### INSTRUCTION
Please, without any pictures, set down exactly the part of the listing below that opens with the line containing "rieb zuständigen Agentur" and closes with the line containing "期货价格上涨2.41美元，收于每桶94.34美元，涨幅".

──────── DATA ────────

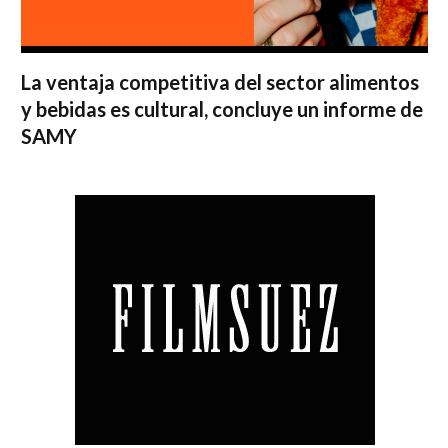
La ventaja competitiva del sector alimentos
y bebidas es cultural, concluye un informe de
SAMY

────────
──────── DATA ────────

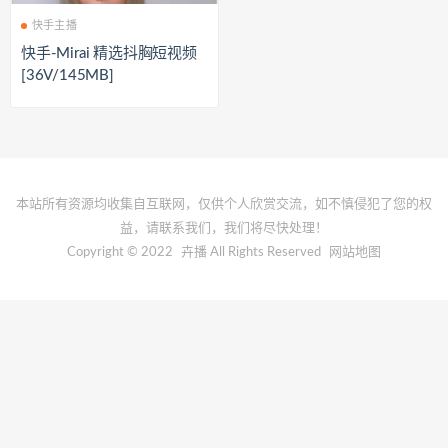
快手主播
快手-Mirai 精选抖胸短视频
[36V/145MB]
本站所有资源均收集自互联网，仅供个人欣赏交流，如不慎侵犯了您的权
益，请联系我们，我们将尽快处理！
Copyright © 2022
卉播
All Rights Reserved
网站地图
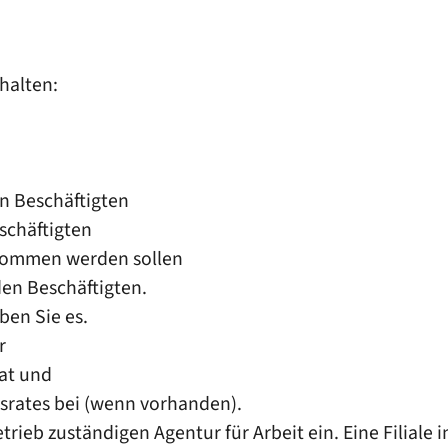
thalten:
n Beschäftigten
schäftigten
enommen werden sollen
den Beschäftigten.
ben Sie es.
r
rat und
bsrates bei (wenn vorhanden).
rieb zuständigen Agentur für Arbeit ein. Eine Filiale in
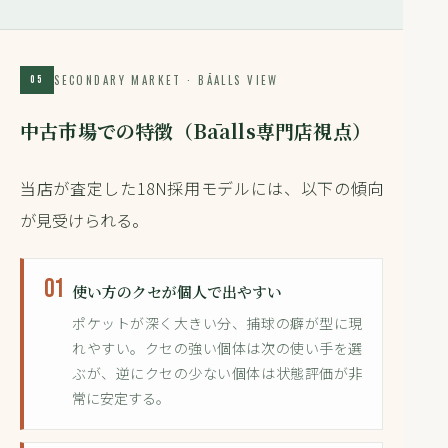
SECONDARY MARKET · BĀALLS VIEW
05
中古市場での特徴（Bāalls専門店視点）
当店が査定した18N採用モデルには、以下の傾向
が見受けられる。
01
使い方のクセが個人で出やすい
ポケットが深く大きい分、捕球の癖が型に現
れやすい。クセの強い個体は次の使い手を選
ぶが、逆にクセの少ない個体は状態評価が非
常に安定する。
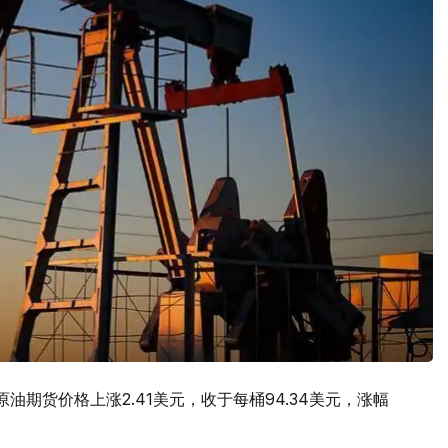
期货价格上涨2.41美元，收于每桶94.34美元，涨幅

────────

### TASK RESPONSE
rieb zuständigen Agentur für Arbeit ein. Eine Filiale in
SECONDARY MARKET · BĀALLS VIEW
05
中古市場での特徴（Bāalls専門店視点）
当店が査定した18N採用モデルには、以下の傾向
が見受けられる。
01
使い方のクセが個人で出やすい
ポケットが深く大きい分、捕球の癖が型に現
れやすい。クセの強い個体は次の使い手を選
ぶが、逆にクセの少ない個体は状態評価が非
常に安定する。
期货价格上涨2.41美元，收于每桶94.34美元，涨幅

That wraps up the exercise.